=== Assigned task ===
Please give the records below back in full, exactly as shown.

=== Data under study ===
########################################
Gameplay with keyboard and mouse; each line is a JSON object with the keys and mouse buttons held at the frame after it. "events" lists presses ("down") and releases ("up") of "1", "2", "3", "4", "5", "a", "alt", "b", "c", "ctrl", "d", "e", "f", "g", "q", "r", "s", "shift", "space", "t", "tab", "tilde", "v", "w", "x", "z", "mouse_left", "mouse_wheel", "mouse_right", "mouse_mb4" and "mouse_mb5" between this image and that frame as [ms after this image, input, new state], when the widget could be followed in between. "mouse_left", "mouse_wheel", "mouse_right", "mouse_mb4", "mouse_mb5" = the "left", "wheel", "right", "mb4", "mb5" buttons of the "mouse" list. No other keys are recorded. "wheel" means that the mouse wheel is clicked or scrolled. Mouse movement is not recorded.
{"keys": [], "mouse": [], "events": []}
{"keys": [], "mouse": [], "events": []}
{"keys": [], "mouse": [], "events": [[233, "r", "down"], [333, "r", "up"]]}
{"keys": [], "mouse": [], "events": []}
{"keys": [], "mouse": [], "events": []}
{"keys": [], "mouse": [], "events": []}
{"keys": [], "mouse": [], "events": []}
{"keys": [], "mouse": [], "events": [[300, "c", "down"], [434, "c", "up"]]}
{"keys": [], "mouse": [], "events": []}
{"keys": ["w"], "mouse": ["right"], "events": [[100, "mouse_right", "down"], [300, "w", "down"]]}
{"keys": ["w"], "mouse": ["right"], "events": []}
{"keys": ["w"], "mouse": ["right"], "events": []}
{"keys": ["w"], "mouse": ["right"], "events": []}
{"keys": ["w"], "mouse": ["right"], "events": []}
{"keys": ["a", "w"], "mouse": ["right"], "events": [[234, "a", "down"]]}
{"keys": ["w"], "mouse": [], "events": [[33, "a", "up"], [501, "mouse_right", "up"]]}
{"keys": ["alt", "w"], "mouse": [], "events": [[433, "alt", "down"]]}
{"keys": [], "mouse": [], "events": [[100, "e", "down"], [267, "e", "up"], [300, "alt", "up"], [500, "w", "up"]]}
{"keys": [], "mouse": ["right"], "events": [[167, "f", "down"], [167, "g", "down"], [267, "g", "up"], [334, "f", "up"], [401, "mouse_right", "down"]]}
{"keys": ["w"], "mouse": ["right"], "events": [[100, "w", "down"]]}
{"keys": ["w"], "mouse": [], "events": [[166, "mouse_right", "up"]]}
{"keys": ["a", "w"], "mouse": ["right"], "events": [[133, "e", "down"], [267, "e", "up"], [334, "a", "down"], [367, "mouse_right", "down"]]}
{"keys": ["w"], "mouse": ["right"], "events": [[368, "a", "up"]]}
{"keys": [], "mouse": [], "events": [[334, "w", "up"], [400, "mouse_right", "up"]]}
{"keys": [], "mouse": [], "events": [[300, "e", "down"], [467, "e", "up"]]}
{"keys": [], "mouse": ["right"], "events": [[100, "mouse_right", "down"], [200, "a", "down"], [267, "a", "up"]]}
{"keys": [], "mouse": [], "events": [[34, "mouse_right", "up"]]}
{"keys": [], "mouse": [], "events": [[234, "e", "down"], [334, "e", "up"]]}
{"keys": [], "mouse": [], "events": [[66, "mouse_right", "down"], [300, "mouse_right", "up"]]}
########################################
=== Response to this exercise ===
Gameplay with keyboard and mouse; each line is a JSON object with the keys and mouse buttons held at the frame after it. "events" lists presses ("down") and releases ("up") of "1", "2", "3", "4", "5", "a", "alt", "b", "c", "ctrl", "d", "e", "f", "g", "q", "r", "s", "shift", "space", "t", "tab", "tilde", "v", "w", "x", "z", "mouse_left", "mouse_wheel", "mouse_right", "mouse_mb4" and "mouse_mb5" between this image and that frame as [ms after this image, input, new state], when the widget could be followed in between. "mouse_left", "mouse_wheel", "mouse_right", "mouse_mb4", "mouse_mb5" = the "left", "wheel", "right", "mb4", "mb5" buttons of the "mouse" list. No other keys are recorded. "wheel" means that the mouse wheel is clicked or scrolled. Mouse movement is not recorded.
{"keys": [], "mouse": [], "events": []}
{"keys": [], "mouse": [], "events": []}
{"keys": [], "mouse": [], "events": [[233, "r", "down"], [333, "r", "up"]]}
{"keys": [], "mouse": [], "events": []}
{"keys": [], "mouse": [], "events": []}
{"keys": [], "mouse": [], "events": []}
{"keys": [], "mouse": [], "events": []}
{"keys": [], "mouse": [], "events": [[300, "c", "down"], [434, "c", "up"]]}
{"keys": [], "mouse": [], "events": []}
{"keys": ["w"], "mouse": ["right"], "events": [[100, "mouse_right", "down"], [300, "w", "down"]]}
{"keys": ["w"], "mouse": ["right"], "events": []}
{"keys": ["w"], "mouse": ["right"], "events": []}
{"keys": ["w"], "mouse": ["right"], "events": []}
{"keys": ["w"], "mouse": ["right"], "events": []}
{"keys": ["a", "w"], "mouse": ["right"], "events": [[234, "a", "down"]]}
{"keys": ["w"], "mouse": [], "events": [[33, "a", "up"], [501, "mouse_right", "up"]]}
{"keys": ["alt", "w"], "mouse": [], "events": [[433, "alt", "down"]]}
{"keys": [], "mouse": [], "events": [[100, "e", "down"], [267, "e", "up"], [300, "alt", "up"], [500, "w", "up"]]}
{"keys": [], "mouse": ["right"], "events": [[167, "f", "down"], [167, "g", "down"], [267, "g", "up"], [334, "f", "up"], [401, "mouse_right", "down"]]}
{"keys": ["w"], "mouse": ["right"], "events": [[100, "w", "down"]]}
{"keys": ["w"], "mouse": [], "events": [[166, "mouse_right", "up"]]}
{"keys": ["a", "w"], "mouse": ["right"], "events": [[133, "e", "down"], [267, "e", "up"], [334, "a", "down"], [367, "mouse_right", "down"]]}
{"keys": ["w"], "mouse": ["right"], "events": [[368, "a", "up"]]}
{"keys": [], "mouse": [], "events": [[334, "w", "up"], [400, "mouse_right", "up"]]}
{"keys": [], "mouse": [], "events": [[300, "e", "down"], [467, "e", "up"]]}
{"keys": [], "mouse": ["right"], "events": [[100, "mouse_right", "down"], [200, "a", "down"], [267, "a", "up"]]}
{"keys": [], "mouse": [], "events": [[34, "mouse_right", "up"]]}
{"keys": [], "mouse": [], "events": [[234, "e", "down"], [334, "e", "up"]]}
{"keys": [], "mouse": [], "events": [[66, "mouse_right", "down"], [300, "mouse_right", "up"]]}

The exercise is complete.